● Entries provided:
┄┄┄┄┄┄┄┄┄┄┄┄┄┄┄┄┄┄┄┄

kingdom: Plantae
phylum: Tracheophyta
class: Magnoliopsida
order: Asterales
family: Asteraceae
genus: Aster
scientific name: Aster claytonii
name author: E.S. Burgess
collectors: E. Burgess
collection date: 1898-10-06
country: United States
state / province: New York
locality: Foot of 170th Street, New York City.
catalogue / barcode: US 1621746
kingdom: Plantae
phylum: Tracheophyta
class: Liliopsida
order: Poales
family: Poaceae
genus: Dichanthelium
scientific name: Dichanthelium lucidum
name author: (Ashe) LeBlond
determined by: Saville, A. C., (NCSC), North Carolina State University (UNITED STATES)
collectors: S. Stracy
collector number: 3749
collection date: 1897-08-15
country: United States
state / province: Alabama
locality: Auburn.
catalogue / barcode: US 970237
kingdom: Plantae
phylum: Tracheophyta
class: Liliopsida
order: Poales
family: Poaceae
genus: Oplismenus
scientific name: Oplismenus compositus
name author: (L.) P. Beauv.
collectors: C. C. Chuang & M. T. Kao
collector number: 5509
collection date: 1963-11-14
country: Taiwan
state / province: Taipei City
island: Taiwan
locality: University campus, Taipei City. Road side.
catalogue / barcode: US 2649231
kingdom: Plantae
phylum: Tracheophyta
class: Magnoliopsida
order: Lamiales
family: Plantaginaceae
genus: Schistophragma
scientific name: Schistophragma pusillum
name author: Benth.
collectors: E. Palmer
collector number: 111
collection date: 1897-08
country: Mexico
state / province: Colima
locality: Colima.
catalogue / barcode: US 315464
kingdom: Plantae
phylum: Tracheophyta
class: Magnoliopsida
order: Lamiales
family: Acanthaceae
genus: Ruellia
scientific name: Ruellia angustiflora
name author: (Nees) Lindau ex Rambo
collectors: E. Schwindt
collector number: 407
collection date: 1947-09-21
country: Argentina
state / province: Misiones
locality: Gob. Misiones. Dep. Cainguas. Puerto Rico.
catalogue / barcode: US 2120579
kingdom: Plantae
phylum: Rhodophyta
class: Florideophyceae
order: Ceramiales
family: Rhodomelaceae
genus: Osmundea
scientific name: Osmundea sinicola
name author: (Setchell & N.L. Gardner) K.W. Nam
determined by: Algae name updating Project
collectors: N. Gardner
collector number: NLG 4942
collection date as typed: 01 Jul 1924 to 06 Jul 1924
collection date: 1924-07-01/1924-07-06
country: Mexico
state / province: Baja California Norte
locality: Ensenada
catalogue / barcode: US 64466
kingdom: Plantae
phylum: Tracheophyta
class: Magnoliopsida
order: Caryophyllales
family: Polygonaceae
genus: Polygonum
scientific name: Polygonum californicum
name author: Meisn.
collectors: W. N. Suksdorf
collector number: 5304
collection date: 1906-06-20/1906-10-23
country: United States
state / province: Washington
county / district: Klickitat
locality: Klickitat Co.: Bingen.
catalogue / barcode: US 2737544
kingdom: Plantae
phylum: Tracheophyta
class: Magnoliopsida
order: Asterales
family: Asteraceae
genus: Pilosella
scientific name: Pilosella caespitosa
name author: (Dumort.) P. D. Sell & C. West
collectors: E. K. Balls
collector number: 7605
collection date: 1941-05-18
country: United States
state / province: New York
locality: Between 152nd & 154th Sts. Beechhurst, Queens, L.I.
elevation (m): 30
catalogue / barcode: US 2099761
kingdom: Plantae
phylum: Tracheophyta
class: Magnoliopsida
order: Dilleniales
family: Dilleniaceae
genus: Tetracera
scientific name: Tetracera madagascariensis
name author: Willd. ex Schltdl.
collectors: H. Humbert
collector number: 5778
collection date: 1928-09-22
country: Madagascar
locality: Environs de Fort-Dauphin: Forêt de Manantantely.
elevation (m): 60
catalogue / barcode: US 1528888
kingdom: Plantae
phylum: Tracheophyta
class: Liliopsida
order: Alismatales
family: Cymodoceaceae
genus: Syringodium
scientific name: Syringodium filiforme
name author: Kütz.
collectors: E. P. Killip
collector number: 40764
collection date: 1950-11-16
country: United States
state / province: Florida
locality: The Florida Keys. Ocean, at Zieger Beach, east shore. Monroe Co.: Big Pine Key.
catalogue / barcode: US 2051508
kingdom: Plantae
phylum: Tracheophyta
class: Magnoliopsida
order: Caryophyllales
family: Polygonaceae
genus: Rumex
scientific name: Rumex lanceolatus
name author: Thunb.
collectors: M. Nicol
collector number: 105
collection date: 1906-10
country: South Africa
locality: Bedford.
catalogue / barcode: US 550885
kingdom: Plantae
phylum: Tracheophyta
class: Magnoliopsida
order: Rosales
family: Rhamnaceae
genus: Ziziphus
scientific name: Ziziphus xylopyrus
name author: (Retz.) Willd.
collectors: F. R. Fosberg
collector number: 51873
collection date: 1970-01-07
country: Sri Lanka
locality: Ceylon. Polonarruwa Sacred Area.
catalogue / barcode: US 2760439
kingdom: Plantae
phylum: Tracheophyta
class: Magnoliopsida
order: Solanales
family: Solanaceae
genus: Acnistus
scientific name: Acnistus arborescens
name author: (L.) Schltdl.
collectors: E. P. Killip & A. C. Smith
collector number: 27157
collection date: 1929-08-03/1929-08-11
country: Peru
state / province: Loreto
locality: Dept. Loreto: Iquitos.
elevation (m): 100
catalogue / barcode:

┄┄┄┄┄┄┄┄┄┄┄┄┄┄┄┄┄┄┄┄

● Stated problem:
Reproduce all the items above, swapping "collection date" for "date collected" wherever it occurs and changing nothing else.

● Answer in full:
kingdom: Plantae
phylum: Tracheophyta
class: Magnoliopsida
order: Asterales
family: Asteraceae
genus: Aster
scientific name: Aster claytonii
name author: E.S. Burgess
collectors: E. Burgess
date collected: 1898-10-06
country: United States
state / province: New York
locality: Foot of 170th Street, New York City.
catalogue / barcode: US 1621746
kingdom: Plantae
phylum: Tracheophyta
class: Liliopsida
order: Poales
family: Poaceae
genus: Dichanthelium
scientific name: Dichanthelium lucidum
name author: (Ashe) LeBlond
determined by: Saville, A. C., (NCSC), North Carolina State University (UNITED STATES)
collectors: S. Stracy
collector number: 3749
date collected: 1897-08-15
country: United States
state / province: Alabama
locality: Auburn.
catalogue / barcode: US 970237
kingdom: Plantae
phylum: Tracheophyta
class: Liliopsida
order: Poales
family: Poaceae
genus: Oplismenus
scientific name: Oplismenus compositus
name author: (L.) P. Beauv.
collectors: C. C. Chuang & M. T. Kao
collector number: 5509
date collected: 1963-11-14
country: Taiwan
state / province: Taipei City
island: Taiwan
locality: University campus, Taipei City. Road side.
catalogue / barcode: US 2649231
kingdom: Plantae
phylum: Tracheophyta
class: Magnoliopsida
order: Lamiales
family: Plantaginaceae
genus: Schistophragma
scientific name: Schistophragma pusillum
name author: Benth.
collectors: E. Palmer
collector number: 111
date collected: 1897-08
country: Mexico
state / province: Colima
locality: Colima.
catalogue / barcode: US 315464
kingdom: Plantae
phylum: Tracheophyta
class: Magnoliopsida
order: Lamiales
family: Acanthaceae
genus: Ruellia
scientific name: Ruellia angustiflora
name author: (Nees) Lindau ex Rambo
collectors: E. Schwindt
collector number: 407
date collected: 1947-09-21
country: Argentina
state / province: Misiones
locality: Gob. Misiones. Dep. Cainguas. Puerto Rico.
catalogue / barcode: US 2120579
kingdom: Plantae
phylum: Rhodophyta
class: Florideophyceae
order: Ceramiales
family: Rhodomelaceae
genus: Osmundea
scientific name: Osmundea sinicola
name author: (Setchell & N.L. Gardner) K.W. Nam
determined by: Algae name updating Project
collectors: N. Gardner
collector number: NLG 4942
date collected as typed: 01 Jul 1924 to 06 Jul 1924
date collected: 1924-07-01/1924-07-06
country: Mexico
state / province: Baja California Norte
locality: Ensenada
catalogue / barcode: US 64466
kingdom: Plantae
phylum: Tracheophyta
class: Magnoliopsida
order: Caryophyllales
family: Polygonaceae
genus: Polygonum
scientific name: Polygonum californicum
name author: Meisn.
collectors: W. N. Suksdorf
collector number: 5304
date collected: 1906-06-20/1906-10-23
country: United States
state / province: Washington
county / district: Klickitat
locality: Klickitat Co.: Bingen.
catalogue / barcode: US 2737544
kingdom: Plantae
phylum: Tracheophyta
class: Magnoliopsida
order: Asterales
family: Asteraceae
genus: Pilosella
scientific name: Pilosella caespitosa
name author: (Dumort.) P. D. Sell & C. West
collectors: E. K. Balls
collector number: 7605
date collected: 1941-05-18
country: United States
state / province: New York
locality: Between 152nd & 154th Sts. Beechhurst, Queens, L.I.
elevation (m): 30
catalogue / barcode: US 2099761
kingdom: Plantae
phylum: Tracheophyta
class: Magnoliopsida
order: Dilleniales
family: Dilleniaceae
genus: Tetracera
scientific name: Tetracera madagascariensis
name author: Willd. ex Schltdl.
collectors: H. Humbert
collector number: 5778
date collected: 1928-09-22
country: Madagascar
locality: Environs de Fort-Dauphin: Forêt de Manantantely.
elevation (m): 60
catalogue / barcode: US 1528888
kingdom: Plantae
phylum: Tracheophyta
class: Liliopsida
order: Alismatales
family: Cymodoceaceae
genus: Syringodium
scientific name: Syringodium filiforme
name author: Kütz.
collectors: E. P. Killip
collector number: 40764
date collected: 1950-11-16
country: United States
state / province: Florida
locality: The Florida Keys. Ocean, at Zieger Beach, east shore. Monroe Co.: Big Pine Key.
catalogue / barcode: US 2051508
kingdom: Plantae
phylum: Tracheophyta
class: Magnoliopsida
order: Caryophyllales
family: Polygonaceae
genus: Rumex
scientific name: Rumex lanceolatus
name author: Thunb.
collectors: M. Nicol
collector number: 105
date collected: 1906-10
country: South Africa
locality: Bedford.
catalogue / barcode: US 550885
kingdom: Plantae
phylum: Tracheophyta
class: Magnoliopsida
order: Rosales
family: Rhamnaceae
genus: Ziziphus
scientific name: Ziziphus xylopyrus
name author: (Retz.) Willd.
collectors: F. R. Fosberg
collector number: 51873
date collected: 1970-01-07
country: Sri Lanka
locality: Ceylon. Polonarruwa Sacred Area.
catalogue / barcode: US 2760439
kingdom: Plantae
phylum: Tracheophyta
class: Magnoliopsida
order: Solanales
family: Solanaceae
genus: Acnistus
scientific name: Acnistus arborescens
name author: (L.) Schltdl.
collectors: E. P. Killip & A. C. Smith
collector number: 27157
date collected: 1929-08-03/1929-08-11
country: Peru
state / province: Loreto
locality: Dept. Loreto: Iquitos.
elevation (m): 100
catalogue / barcode:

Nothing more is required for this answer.